11. At the hearing, given the very late receipt of Professor Dr Verhellen’s report, I decided that the Secretary of State should have an opportunity to serve any written response to his report but not later than 12 January 2015 and if a response was served to serve any reply by 23 January 2015.

12. I was provided with an extensive CV of Dr Verhellen and it is plain that he is a distinguished academic as well as being a lawyer at the Ghent Barclays Bank PLC dealing in private international law (family law), immigration law and nationality law. He is currently a professor of law at Ghent University as well as a visiting lecturer elsewhere.

13. The allegation that it was a marriage of convenience was abandoned by Mr Deller for proper reasons on 22 September 2014.

14. Submissions for the Claimant made in writing to the effect that the burden is upon the Secretary of State to prove a marriage is not valid. I do not agree with those submissions and find that the burden of proof is upon the Claimant to show upon a balance of probabilities that the relevant marriage requirements, for the purposes of the EEA legislation, are met.

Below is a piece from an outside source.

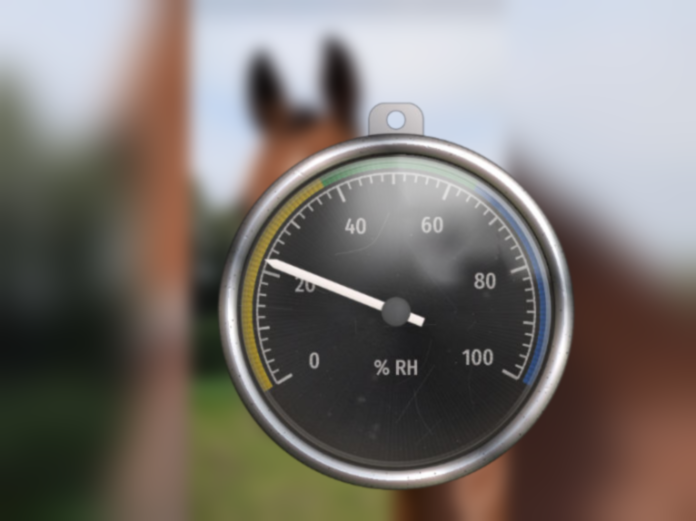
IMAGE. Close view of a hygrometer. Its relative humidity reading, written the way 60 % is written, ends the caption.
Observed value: 22 %
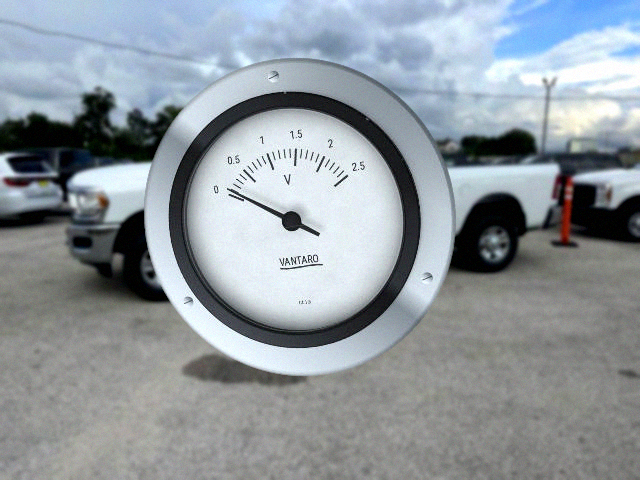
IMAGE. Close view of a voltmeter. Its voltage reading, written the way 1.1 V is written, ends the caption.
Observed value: 0.1 V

15. The response from the Secretary of State to the Verhellen report is really a criticism of the adequacy of its contents rather than an assertion of contrary law. From the Verhellen report part III, assessing there was capacity to marry by proxy and the marriage was properly celebrated and recorded in Ghana, it appeared that the marriage would have to be transcribed (registered) in the ‘Belgian Civil Registry’. On the facts it does not appear that the marriage has been so registered in the Belgian Civil Registry. Thus I do not find that the Claimant has established that there was a valid marriage for the purposes of the requirements of the EEA Regulations.

I did not receive a reply from the Claimant, to the Secretary of State’s comments.

16. I find upon a balance of probabilities on the evidence, particularly the finding that the relationship is genuine made by the judge, the Claimant has discharged the burden of proof that there is a durable relationship. There is a good deal of unchallenged documentary evidence that supports the relationship and of living together.

17. In those circumstances I find that the Claimant and Sponsor are in a durable committed relationship.

NOTICE OF DECISION

The appeal on immigration grounds is dismissed, in relation to the proxy marriage and its status in Belgian, under Regulation 7 of the 2006 Regulations.

The appeal is allowed under Regulation 8 of the 2006 Regulations.

ANONYMITY ORDER

No anonymity order was requested or necessary.

 

 

 

Signed Date 18 March 2015

 

Deputy Upper Tribunal Judge Davey

 

 

TO THE RESPONDENT

FEE AWARD

The original Tribunal made a fee award in the sum of £140 in favour of the Claimant. I find the appeal has succeeded because of more recent documentation being provided properly addressing the issue of the durability of their marriage.

In the circumstances I find that a fee award is not appropriate.